[Opening Material to process section]
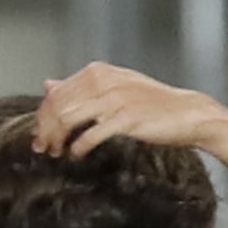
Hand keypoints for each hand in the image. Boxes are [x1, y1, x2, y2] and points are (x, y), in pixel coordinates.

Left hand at [36, 63, 227, 158]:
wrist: (187, 113)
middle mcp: (103, 81)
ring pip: (68, 119)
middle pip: (57, 106)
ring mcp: (114, 100)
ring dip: (57, 140)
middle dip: (45, 130)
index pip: (56, 93)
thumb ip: (79, 86)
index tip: (40, 137)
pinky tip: (77, 155)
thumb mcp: (112, 87)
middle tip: (44, 149)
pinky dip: (78, 147)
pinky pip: (90, 135)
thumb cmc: (150, 103)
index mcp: (98, 72)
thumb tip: (47, 85)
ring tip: (58, 153)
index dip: (42, 117)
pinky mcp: (126, 120)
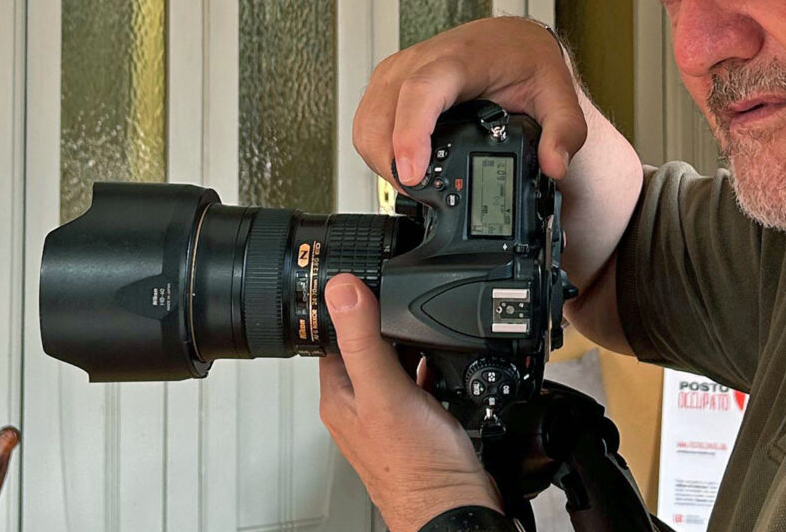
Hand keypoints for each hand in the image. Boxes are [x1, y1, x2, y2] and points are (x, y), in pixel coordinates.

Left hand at [319, 274, 503, 530]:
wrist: (453, 506)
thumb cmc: (417, 466)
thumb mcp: (386, 390)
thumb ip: (362, 337)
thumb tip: (340, 288)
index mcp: (339, 397)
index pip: (331, 337)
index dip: (347, 307)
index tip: (364, 280)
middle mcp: (359, 407)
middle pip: (364, 347)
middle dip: (384, 324)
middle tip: (405, 303)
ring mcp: (387, 417)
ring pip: (391, 364)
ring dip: (408, 346)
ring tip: (427, 334)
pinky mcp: (415, 425)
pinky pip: (417, 383)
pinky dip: (428, 368)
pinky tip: (443, 368)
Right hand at [353, 17, 586, 188]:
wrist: (512, 40)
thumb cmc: (527, 61)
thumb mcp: (557, 94)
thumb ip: (564, 132)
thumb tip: (554, 165)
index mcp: (460, 59)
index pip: (422, 92)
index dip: (410, 135)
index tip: (413, 174)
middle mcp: (420, 61)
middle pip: (383, 116)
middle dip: (393, 164)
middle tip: (425, 196)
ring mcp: (398, 71)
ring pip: (367, 123)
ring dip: (381, 161)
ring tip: (416, 185)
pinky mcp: (387, 82)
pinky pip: (365, 121)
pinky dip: (376, 151)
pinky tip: (402, 165)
[Closing Material to process section]
What you will do: Retype only this portion of the data above: the line containing "ring mcp: (114, 100)", the line containing "pinky mcp: (126, 120)", and all lines between them, exactly.

Reply:
ring mcp: (114, 100)
ring dip: (57, 140)
middle dip: (45, 130)
index pip: (56, 93)
thumb ip: (79, 86)
index tip: (40, 137)
pinky tip: (77, 155)
thumb mcp: (112, 87)
middle tip: (44, 149)
pinky dip: (78, 147)
pinky pip: (90, 135)
thumb cmc: (150, 103)
index mcp: (98, 72)
thumb tip: (47, 85)
ring tip: (58, 153)
index dip: (42, 117)
pinky mcp: (126, 120)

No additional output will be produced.